Wednesday, 30 April 2014
Inclusion and Emerging Leaders
For the past month, along with colleagues from Inclusive Learning, I have supported a group of emerging leaders in our district. Our module was focused on how to support inclusion in a school. Participants read and discussed articles, listened to presentations and on the last day, listened to a panel share that included two principals, a teacher and a parent of two students with special needs.
We started by hearing the mom's story. She shared about her fears and her hopes for her two sons. She talked about how she searched for understanding for quite some time before landing on a diagnosis of Asperger's Syndrome for her older son. Did the diagnosis make it easier for her? No, she worried about how school would be for this boy. She said she was so relieved shen she was crying for help in the office and the principal of her school said, "We can do this. No problem." And that was just so. The principal and teachers worked to find ways for this child to be successful and through learning about him and learning about Autism, the staff realized that this student and his diagnosis had been a gift to the school.
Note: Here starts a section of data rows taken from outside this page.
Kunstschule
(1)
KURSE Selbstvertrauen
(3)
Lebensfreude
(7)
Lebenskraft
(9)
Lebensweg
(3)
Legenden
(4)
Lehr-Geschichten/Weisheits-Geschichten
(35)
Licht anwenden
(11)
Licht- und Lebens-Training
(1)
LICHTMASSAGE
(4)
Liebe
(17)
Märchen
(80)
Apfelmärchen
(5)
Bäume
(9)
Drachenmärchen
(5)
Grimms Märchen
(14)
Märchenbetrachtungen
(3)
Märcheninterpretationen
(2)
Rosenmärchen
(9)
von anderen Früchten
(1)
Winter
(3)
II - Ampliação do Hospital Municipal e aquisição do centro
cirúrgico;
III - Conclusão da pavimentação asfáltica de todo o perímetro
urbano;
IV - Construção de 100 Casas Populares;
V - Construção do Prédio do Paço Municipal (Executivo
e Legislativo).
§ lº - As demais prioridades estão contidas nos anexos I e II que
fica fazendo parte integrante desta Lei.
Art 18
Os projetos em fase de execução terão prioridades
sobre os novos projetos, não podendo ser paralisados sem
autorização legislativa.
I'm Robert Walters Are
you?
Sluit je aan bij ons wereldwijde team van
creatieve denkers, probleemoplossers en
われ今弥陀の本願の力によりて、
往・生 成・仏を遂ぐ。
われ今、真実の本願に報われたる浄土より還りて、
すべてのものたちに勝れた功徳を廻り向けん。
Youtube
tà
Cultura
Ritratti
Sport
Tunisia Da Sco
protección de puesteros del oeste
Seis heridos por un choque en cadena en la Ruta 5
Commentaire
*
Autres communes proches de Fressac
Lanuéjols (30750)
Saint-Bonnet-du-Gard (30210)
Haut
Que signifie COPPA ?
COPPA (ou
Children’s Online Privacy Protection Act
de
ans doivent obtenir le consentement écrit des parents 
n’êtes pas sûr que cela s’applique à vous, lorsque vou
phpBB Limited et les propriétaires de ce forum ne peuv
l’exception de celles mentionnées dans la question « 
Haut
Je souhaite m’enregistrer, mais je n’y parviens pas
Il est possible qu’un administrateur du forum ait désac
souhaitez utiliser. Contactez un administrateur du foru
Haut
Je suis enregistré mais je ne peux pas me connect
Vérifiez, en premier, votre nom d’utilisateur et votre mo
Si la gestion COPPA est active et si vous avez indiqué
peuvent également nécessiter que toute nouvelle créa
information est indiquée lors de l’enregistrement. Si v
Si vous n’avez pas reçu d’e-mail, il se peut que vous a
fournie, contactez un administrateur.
This caused them to have to see learning differently and therefore, see their teaching differently.
When her second son struggled in school, the principal and her staff learned that patience was the key with this child who had a learning disability and was challenged to pay attention and focus in class. They realized that all of these "kinds" of kids are indeed different and are on different journeys in their learning BUT that is okay. They still needed to find ways to overcome any barriers.
From the teacher's perspective, she described how using Universal Design for Learning was not only good for students, but also for her own self-preservation. She talked about the need for support from her administrator to try new things in the classroom, even if sometimes, these things failed. She allowed herself the freedom to try and fail, because she said, "I wasn't performing brain surgery, so no one would die if a centre was not the best. Instead, I could change it up."
Another principal shared about her very diverse school where students could celebrate difference. She found success was less about diagnoses and more about relationships with students and parents. The question became, "How do we CHANGE how we TEACH?" to meet the needs of our students. They learned that it was necessary to work with parents and not against them. They knew they had to look for creative solutions to meet the needs of the students in their building and did so by landing on very creative flexible groupings. The teachers are learning to look beyond IQ scores and think about potential.
Discussion surfaced around parent's fear of coding that we have created as a district. This fear seems to centre around how much support a child will get depending on the code. OR whether a child will be labeled for life and be relegated to a sub-standard education because of the code assigned to the child.
Final bits of discussion produced the thought that maybe teachers fear inclusion because it challenges our values and carries a high emotional charge that makes us shiver in our boots. Do we value every member of society or are some of less value because in our perception, they cannot contribute in the way we see as valuable.
Do teachers carry fear about inclusion because they might fail in some way? They might not know all of the answers? They might have to ask for help?
It was exciting when one participant said this learning we have done should be mandatory for every employee in the district? Wouldn't that be the day when everyone had a discussion around inclusion to challenge those assumptions and those hidden values?